Mais c’est à la 3e étape que tout a basculé. Les prélèvements ont ensuite été envoyés au laboratoire national de référence, l’ANSES (le laboratoire de sécurité des aliments) pour déterminer la souche de tuberculose bovine en cause. "Et là il s’est produit quelque chose d’extrêmement rare, l’Anses a mis en évidence que ce n’était pas de la tuberculose bovine, mais qu’il s’agissait de la tuberculose des rongeurs ".
Cette tuberculose est présente très présente dans l’environnement n’a normalement aucune incidence sur les bovins. Mais à Séreilhac, elle a été captée par les deux jeunes bovins et elle a interféré avec leurs tests.
... et une procédure très habituelle
Pour tenter d’expliquer ce cas exceptionnel à l’éleveur (par ailleurs membre de la Coordination Rurale) et à son épouse, une réunion s’est déroulée mercredi 28 avril, à la salle des fêtes de Séreilhac.
C’est quelque chose d’extrêmement rare puisqu’il n’y a eu que 4 cas en France depuis une vingtaine d’années où on suit cette maladie
Une situation tellement inattendue que le protocole de lutte contre la tuberculose bovine ne la prend pas en compte aujourd'hui. L'urgence pour tenter d'éradiquer la maladie passe donc souvent par l'abattage systématique des troupeaux. "Mais à l'avenir, nous allons essayer de trouver des solutions", a assuré la responsable des services vétérinaires.
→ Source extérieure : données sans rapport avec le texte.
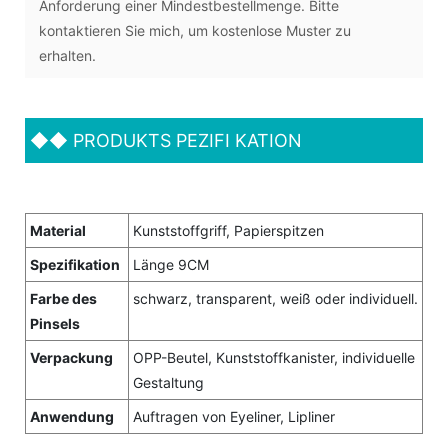
Anforderung einer Mindestbestellmenge. Bitte
kontaktieren Sie mich, um kostenlose Muster zu
erhalten.
◆◆
PRODUKTS PEZIFI KATION
Material
Kunststoffgriff, Papierspitzen
Spezifikation
Länge 9CM
Farbe des
schwarz, transparent, weiß oder individuell.
Pinsels
Verpackung
OPP-Beutel, Kunststoffkanister, individuelle
Gestaltung
Anwendung
Auftragen von Eyeliner, Lipliner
A l’extérieur de la salle, sous la surveillance de la gendarmerie, plus d’une soixantaine d’agriculteurs de syndicat attendaient aussi les explications de la représentante de l’Etat.
Car ce n’est pas la première fois, en Haute-Vienne qu’une erreur de diagnostic de la tuberculose bovine se produit. Début février 2021, un élevage de Ladignac-le-Long a été déclaré porteur. Sauf qu’il s’agissait d’une erreur d’inversion d’échantillons…
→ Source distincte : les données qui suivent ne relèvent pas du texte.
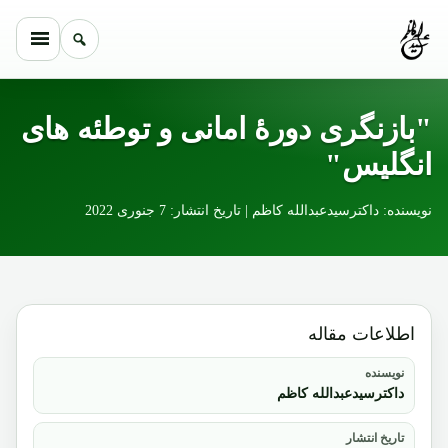
Skip to conten
"بازنگری دورۀ امانی و توطئه های
انگلیس"
نویسنده: داکترسیدعبدالله کاظم | تاریخ انتشار: 7 جنوری 2022
اطلاعات مقاله
نویسنده
داکترسیدعبدالله کاظم
تاریخ انتشار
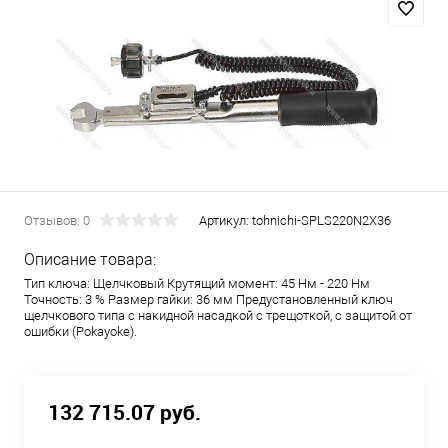
Отзывов: 0
Артикул:
tohnichi-SPLS220N2X36
Описание товара:
Тип ключа: Щелчковый Крутящий момент: 45 Нм - 220 Нм
Точность: 3 % Размер гайки: 36 мм Предустановленный ключ
щелчкового типа с накидной насадкой с трещоткой, с защитой от
ошибки (Pokayoke).
132 715.07 руб.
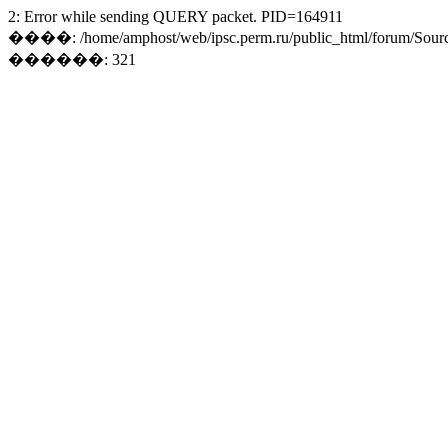
2: Error while sending QUERY packet. PID=164911
����: /home/amphost/web/ipsc.perm.ru/public_html/forum/Sourc
������: 321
Ce qui avait engendré une opération musclée contre des agents des services vétérinaires. Une plainte a été déposée par les services de l'Etat.
Mercredi dernier, rien de tel, mais les échanges sont restés très vifs à la sortie de la réunion, car les agriculteurs de la Coordination Rurale accusent l’Etat d’être trop protecteur de la faune sauvage, selon eux vectrice de la maladie.